**The problem**:
Could you write out each entry exactly as it reads?

**Stored data**:
*** Begin section ***

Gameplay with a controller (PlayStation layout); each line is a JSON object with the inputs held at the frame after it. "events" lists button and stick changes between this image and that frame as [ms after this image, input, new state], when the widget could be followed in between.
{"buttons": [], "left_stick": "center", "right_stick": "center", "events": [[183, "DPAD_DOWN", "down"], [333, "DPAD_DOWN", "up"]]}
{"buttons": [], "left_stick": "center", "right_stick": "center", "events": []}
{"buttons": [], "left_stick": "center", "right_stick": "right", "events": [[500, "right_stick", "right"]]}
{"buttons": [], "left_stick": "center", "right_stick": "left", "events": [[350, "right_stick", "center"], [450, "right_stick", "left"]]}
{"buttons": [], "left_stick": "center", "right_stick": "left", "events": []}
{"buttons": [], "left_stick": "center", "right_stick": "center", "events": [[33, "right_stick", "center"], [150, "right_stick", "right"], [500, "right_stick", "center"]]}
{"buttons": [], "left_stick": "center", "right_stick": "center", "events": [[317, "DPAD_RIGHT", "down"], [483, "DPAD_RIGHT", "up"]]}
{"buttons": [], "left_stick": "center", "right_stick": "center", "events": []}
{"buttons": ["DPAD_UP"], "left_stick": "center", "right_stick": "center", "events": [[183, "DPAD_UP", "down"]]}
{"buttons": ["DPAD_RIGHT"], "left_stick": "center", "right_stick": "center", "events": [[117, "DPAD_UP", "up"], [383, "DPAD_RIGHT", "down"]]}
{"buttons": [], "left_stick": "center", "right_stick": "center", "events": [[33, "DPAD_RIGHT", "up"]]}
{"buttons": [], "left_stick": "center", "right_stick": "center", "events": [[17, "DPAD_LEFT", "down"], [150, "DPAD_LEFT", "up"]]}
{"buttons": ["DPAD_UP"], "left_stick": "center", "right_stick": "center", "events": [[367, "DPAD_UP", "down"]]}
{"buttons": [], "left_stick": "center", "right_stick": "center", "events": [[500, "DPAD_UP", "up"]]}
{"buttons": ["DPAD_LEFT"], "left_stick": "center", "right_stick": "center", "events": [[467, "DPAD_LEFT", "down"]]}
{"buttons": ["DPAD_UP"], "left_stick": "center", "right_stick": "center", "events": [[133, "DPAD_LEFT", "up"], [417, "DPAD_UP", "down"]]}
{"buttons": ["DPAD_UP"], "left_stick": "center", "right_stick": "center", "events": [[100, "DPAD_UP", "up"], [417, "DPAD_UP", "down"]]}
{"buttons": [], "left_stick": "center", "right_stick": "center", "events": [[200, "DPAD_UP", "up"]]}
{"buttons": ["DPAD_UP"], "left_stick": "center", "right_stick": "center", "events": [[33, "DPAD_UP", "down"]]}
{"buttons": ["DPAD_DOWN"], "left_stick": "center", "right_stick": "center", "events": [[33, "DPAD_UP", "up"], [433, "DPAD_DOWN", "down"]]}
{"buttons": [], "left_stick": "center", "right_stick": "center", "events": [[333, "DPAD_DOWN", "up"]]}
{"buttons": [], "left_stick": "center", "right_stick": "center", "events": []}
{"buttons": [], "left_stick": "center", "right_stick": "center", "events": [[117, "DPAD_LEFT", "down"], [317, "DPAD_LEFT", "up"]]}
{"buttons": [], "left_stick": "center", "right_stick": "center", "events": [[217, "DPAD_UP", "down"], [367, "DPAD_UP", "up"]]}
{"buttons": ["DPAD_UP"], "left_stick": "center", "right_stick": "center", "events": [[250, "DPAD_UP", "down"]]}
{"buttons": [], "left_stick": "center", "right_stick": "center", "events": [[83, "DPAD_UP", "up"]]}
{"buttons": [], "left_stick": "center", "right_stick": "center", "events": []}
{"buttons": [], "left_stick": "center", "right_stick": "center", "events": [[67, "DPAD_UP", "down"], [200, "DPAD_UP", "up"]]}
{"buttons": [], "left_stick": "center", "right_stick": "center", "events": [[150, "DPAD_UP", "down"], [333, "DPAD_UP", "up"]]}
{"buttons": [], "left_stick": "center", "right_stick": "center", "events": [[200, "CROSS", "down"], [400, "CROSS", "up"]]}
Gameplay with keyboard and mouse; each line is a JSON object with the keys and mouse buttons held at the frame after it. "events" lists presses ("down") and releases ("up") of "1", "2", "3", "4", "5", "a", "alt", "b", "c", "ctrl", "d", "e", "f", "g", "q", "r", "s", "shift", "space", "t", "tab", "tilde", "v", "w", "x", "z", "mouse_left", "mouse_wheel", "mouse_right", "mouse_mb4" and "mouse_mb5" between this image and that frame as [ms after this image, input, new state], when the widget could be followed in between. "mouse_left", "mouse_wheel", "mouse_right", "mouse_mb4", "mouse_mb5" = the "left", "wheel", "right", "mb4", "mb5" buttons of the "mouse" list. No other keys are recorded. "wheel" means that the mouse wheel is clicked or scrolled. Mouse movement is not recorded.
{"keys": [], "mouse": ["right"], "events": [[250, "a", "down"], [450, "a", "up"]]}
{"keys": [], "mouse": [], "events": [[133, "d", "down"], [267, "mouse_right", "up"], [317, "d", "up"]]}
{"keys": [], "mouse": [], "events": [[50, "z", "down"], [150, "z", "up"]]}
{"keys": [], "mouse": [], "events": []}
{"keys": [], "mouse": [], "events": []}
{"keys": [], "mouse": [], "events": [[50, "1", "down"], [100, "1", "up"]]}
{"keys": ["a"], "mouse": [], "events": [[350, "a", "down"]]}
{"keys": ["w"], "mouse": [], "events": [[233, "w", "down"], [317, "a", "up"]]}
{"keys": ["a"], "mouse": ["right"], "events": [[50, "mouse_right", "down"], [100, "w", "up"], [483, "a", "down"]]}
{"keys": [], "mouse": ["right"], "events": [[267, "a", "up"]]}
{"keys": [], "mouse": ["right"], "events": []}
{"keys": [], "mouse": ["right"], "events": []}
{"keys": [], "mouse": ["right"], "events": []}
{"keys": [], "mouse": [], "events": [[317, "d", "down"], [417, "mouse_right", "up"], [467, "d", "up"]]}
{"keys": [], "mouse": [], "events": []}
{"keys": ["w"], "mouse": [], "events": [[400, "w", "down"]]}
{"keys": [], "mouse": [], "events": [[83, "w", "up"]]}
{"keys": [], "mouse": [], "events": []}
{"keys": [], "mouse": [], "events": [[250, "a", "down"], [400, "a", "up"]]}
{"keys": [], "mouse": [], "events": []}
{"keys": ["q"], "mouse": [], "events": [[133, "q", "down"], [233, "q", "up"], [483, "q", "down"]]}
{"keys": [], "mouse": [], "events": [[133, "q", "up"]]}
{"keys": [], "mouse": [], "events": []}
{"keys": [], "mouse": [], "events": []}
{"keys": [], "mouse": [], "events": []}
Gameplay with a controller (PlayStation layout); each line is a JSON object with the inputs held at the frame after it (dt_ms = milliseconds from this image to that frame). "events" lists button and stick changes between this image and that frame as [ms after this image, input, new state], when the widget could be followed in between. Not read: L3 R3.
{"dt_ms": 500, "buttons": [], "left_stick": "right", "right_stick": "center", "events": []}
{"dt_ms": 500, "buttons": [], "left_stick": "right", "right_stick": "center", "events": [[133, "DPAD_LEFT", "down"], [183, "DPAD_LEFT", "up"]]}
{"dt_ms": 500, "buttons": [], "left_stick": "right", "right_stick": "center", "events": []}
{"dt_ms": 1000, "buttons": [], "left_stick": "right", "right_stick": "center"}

*** End section ***

**Output**:
Gameplay with a controller (PlayStation layout); each line is a JSON object with the inputs held at the frame after it. "events" lists button and stick changes between this image and that frame as [ms after this image, input, new state], when the widget could be followed in between.
{"buttons": [], "left_stick": "center", "right_stick": "center", "events": [[183, "DPAD_DOWN", "down"], [333, "DPAD_DOWN", "up"]]}
{"buttons": [], "left_stick": "center", "right_stick": "center", "events": []}
{"buttons": [], "left_stick": "center", "right_stick": "right", "events": [[500, "right_stick", "right"]]}
{"buttons": [], "left_stick": "center", "right_stick": "left", "events": [[350, "right_stick", "center"], [450, "right_stick", "left"]]}
{"buttons": [], "left_stick": "center", "right_stick": "left", "events": []}
{"buttons": [], "left_stick": "center", "right_stick": "center", "events": [[33, "right_stick", "center"], [150, "right_stick", "right"], [500, "right_stick", "center"]]}
{"buttons": [], "left_stick": "center", "right_stick": "center", "events": [[317, "DPAD_RIGHT", "down"], [483, "DPAD_RIGHT", "up"]]}
{"buttons": [], "left_stick": "center", "right_stick": "center", "events": []}
{"buttons": ["DPAD_UP"], "left_stick": "center", "right_stick": "center", "events": [[183, "DPAD_UP", "down"]]}
{"buttons": ["DPAD_RIGHT"], "left_stick": "center", "right_stick": "center", "events": [[117, "DPAD_UP", "up"], [383, "DPAD_RIGHT", "down"]]}
{"buttons": [], "left_stick": "center", "right_stick": "center", "events": [[33, "DPAD_RIGHT", "up"]]}
{"buttons": [], "left_stick": "center", "right_stick": "center", "events": [[17, "DPAD_LEFT", "down"], [150, "DPAD_LEFT", "up"]]}
{"buttons": ["DPAD_UP"], "left_stick": "center", "right_stick": "center", "events": [[367, "DPAD_UP", "down"]]}
{"buttons": [], "left_stick": "center", "right_stick": "center", "events": [[500, "DPAD_UP", "up"]]}
{"buttons": ["DPAD_LEFT"], "left_stick": "center", "right_stick": "center", "events": [[467, "DPAD_LEFT", "down"]]}
{"buttons": ["DPAD_UP"], "left_stick": "center", "right_stick": "center", "events": [[133, "DPAD_LEFT", "up"], [417, "DPAD_UP", "down"]]}
{"buttons": ["DPAD_UP"], "left_stick": "center", "right_stick": "center", "events": [[100, "DPAD_UP", "up"], [417, "DPAD_UP", "down"]]}
{"buttons": [], "left_stick": "center", "right_stick": "center", "events": [[200, "DPAD_UP", "up"]]}
{"buttons": ["DPAD_UP"], "left_stick": "center", "right_stick": "center", "events": [[33, "DPAD_UP", "down"]]}
{"buttons": ["DPAD_DOWN"], "left_stick": "center", "right_stick": "center", "events": [[33, "DPAD_UP", "up"], [433, "DPAD_DOWN", "down"]]}
{"buttons": [], "left_stick": "center", "right_stick": "center", "events": [[333, "DPAD_DOWN", "up"]]}
{"buttons": [], "left_stick": "center", "right_stick": "center", "events": []}
{"buttons": [], "left_stick": "center", "right_stick": "center", "events": [[117, "DPAD_LEFT", "down"], [317, "DPAD_LEFT", "up"]]}
{"buttons": [], "left_stick": "center", "right_stick": "center", "events": [[217, "DPAD_UP", "down"], [367, "DPAD_UP", "up"]]}
{"buttons": ["DPAD_UP"], "left_stick": "center", "right_stick": "center", "events": [[250, "DPAD_UP", "down"]]}
{"buttons": [], "left_stick": "center", "right_stick": "center", "events": [[83, "DPAD_UP", "up"]]}
{"buttons": [], "left_stick": "center", "right_stick": "center", "events": []}
{"buttons": [], "left_stick": "center", "right_stick": "center", "events": [[67, "DPAD_UP", "down"], [200, "DPAD_UP", "up"]]}
{"buttons": [], "left_stick": "center", "right_stick": "center", "events": [[150, "DPAD_UP", "down"], [333, "DPAD_UP", "up"]]}
{"buttons": [], "left_stick": "center", "right_stick": "center", "events": [[200, "CROSS", "down"], [400, "CROSS", "up"]]}
Gameplay with keyboard and mouse; each line is a JSON object with the keys and mouse buttons held at the frame after it. "events" lists presses ("down") and releases ("up") of "1", "2", "3", "4", "5", "a", "alt", "b", "c", "ctrl", "d", "e", "f", "g", "q", "r", "s", "shift", "space", "t", "tab", "tilde", "v", "w", "x", "z", "mouse_left", "mouse_wheel", "mouse_right", "mouse_mb4" and "mouse_mb5" between this image and that frame as [ms after this image, input, new state], when the widget could be followed in between. "mouse_left", "mouse_wheel", "mouse_right", "mouse_mb4", "mouse_mb5" = the "left", "wheel", "right", "mb4", "mb5" buttons of the "mouse" list. No other keys are recorded. "wheel" means that the mouse wheel is clicked or scrolled. Mouse movement is not recorded.
{"keys": [], "mouse": ["right"], "events": [[250, "a", "down"], [450, "a", "up"]]}
{"keys": [], "mouse": [], "events": [[133, "d", "down"], [267, "mouse_right", "up"], [317, "d", "up"]]}
{"keys": [], "mouse": [], "events": [[50, "z", "down"], [150, "z", "up"]]}
{"keys": [], "mouse": [], "events": []}
{"keys": [], "mouse": [], "events": []}
{"keys": [], "mouse": [], "events": [[50, "1", "down"], [100, "1", "up"]]}
{"keys": ["a"], "mouse": [], "events": [[350, "a", "down"]]}
{"keys": ["w"], "mouse": [], "events": [[233, "w", "down"], [317, "a", "up"]]}
{"keys": ["a"], "mouse": ["right"], "events": [[50, "mouse_right", "down"], [100, "w", "up"], [483, "a", "down"]]}
{"keys": [], "mouse": ["right"], "events": [[267, "a", "up"]]}
{"keys": [], "mouse": ["right"], "events": []}
{"keys": [], "mouse": ["right"], "events": []}
{"keys": [], "mouse": ["right"], "events": []}
{"keys": [], "mouse": [], "events": [[317, "d", "down"], [417, "mouse_right", "up"], [467, "d", "up"]]}
{"keys": [], "mouse": [], "events": []}
{"keys": ["w"], "mouse": [], "events": [[400, "w", "down"]]}
{"keys": [], "mouse": [], "events": [[83, "w", "up"]]}
{"keys": [], "mouse": [], "events": []}
{"keys": [], "mouse": [], "events": [[250, "a", "down"], [400, "a", "up"]]}
{"keys": [], "mouse": [], "events": []}
{"keys": ["q"], "mouse": [], "events": [[133, "q", "down"], [233, "q", "up"], [483, "q", "down"]]}
{"keys": [], "mouse": [], "events": [[133, "q", "up"]]}
{"keys": [], "mouse": [], "events": []}
{"keys": [], "mouse": [], "events": []}
{"keys": [], "mouse": [], "events": []}
Gameplay with a controller (PlayStation layout); each line is a JSON object with the inputs held at the frame after it (dt_ms = milliseconds from this image to that frame). "events" lists button and stick changes between this image and that frame as [ms after this image, input, new state], when the widget could be followed in between. Not read: L3 R3.
{"dt_ms": 500, "buttons": [], "left_stick": "right", "right_stick": "center", "events": []}
{"dt_ms": 500, "buttons": [], "left_stick": "right", "right_stick": "center", "events": [[133, "DPAD_LEFT", "down"], [183, "DPAD_LEFT", "up"]]}
{"dt_ms": 500, "buttons": [], "left_stick": "right", "right_stick": "center", "events": []}
{"dt_ms": 1000, "buttons": [], "left_stick": "right", "right_stick": "center"}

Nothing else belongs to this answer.